ID #661 Psychological distress in parents of children with poor prognosis central nervous system (CNS) cancers participating in the PRISM precision medicine trial
Brittany McGill, Kate Hetherington, Maeve McGillycuddy, Rebecca Daly, David Ziegler, Marion Mateos, Glenn Marshall, Claire WakefieldAbstract
Background
Precision medicine trials are advancing best practice for young patients with poor prognosis central nervous system (CNS) cancers, however little research has characterised parent psychological distress in this setting.
Methods
We collected mixed-methods data from parents of children (<21 years) with poor prognosis CNS cancers via a psychosocial study (PRISM-Impact) embedded in the ZERO Childhood Cancer Program’s precision medicine trial (PRISM). We administered questionnaires at trial enrolment (Time 0, T0) and after return of results (Time 1, T1), with an optional qualitative interview at T1. We calculated the prevalence of clinically-relevant psychological concerns via the Emotion Thermometers Tool (ETT) and fear of disease progression via the short-form caregiver FoP Scale.

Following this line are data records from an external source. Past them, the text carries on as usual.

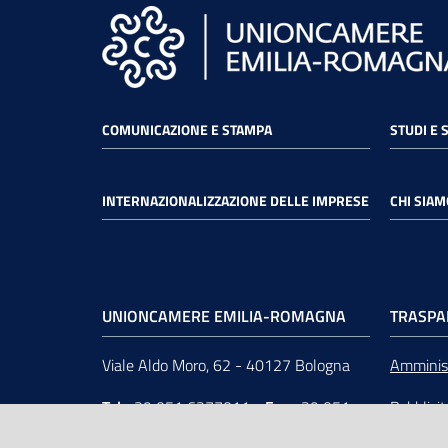
COMUNICAZIONE E STAMPA
STUDI E 
INTERNAZIONALIZZAZIONE DELLE IMPRESE
CHI SIAM
UNIONCAMERE EMILIA-ROMAGNA
TRASPA
Viale Aldo Moro, 62 - 40127 Bologna
Amminist
Tel
+39 051 6377011
-
Fax
+39 051
Pubblici
6377050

We used a linear mixed model to examine relationships between psychological (e.g., intolerance of uncertainty) and trial (e.g., results received) factors, and parents’ psychological distress.
Results
Most parents reported clinically-relevant levels of psychological concerns (distress, anxiety, depression, anger and/or need for help) on the ETT at trial enrolment (88/113, 78%) and after return of their child’s results (40/56, 71%). Clinical levels of fear of disease progression were also evident across timepoints (in 65% and 79% of parents). Higher levels of intolerance of uncertainty at baseline were associated with higher parent distress at T1 (p<.05), while receiving a pathogenic/likely pathogenic germline finding appeared associated with lower psychological distress (p<.05). Interview data (N = 21) highlights how uncertainty and hope can drive families’ engagement with precision medicine.
Conclusions
Our findings highlight the psychological and clinical factors that may compound parents’ normative psychological responses to caring for a child with a likely life-limiting CNS cancer. Better understanding the causes of their child’s cancer may play some role in easing parents’ distress, even if cure is not possible. Strategies to support parents experiencing high levels of fear and difficulty managing uncertainty are needed.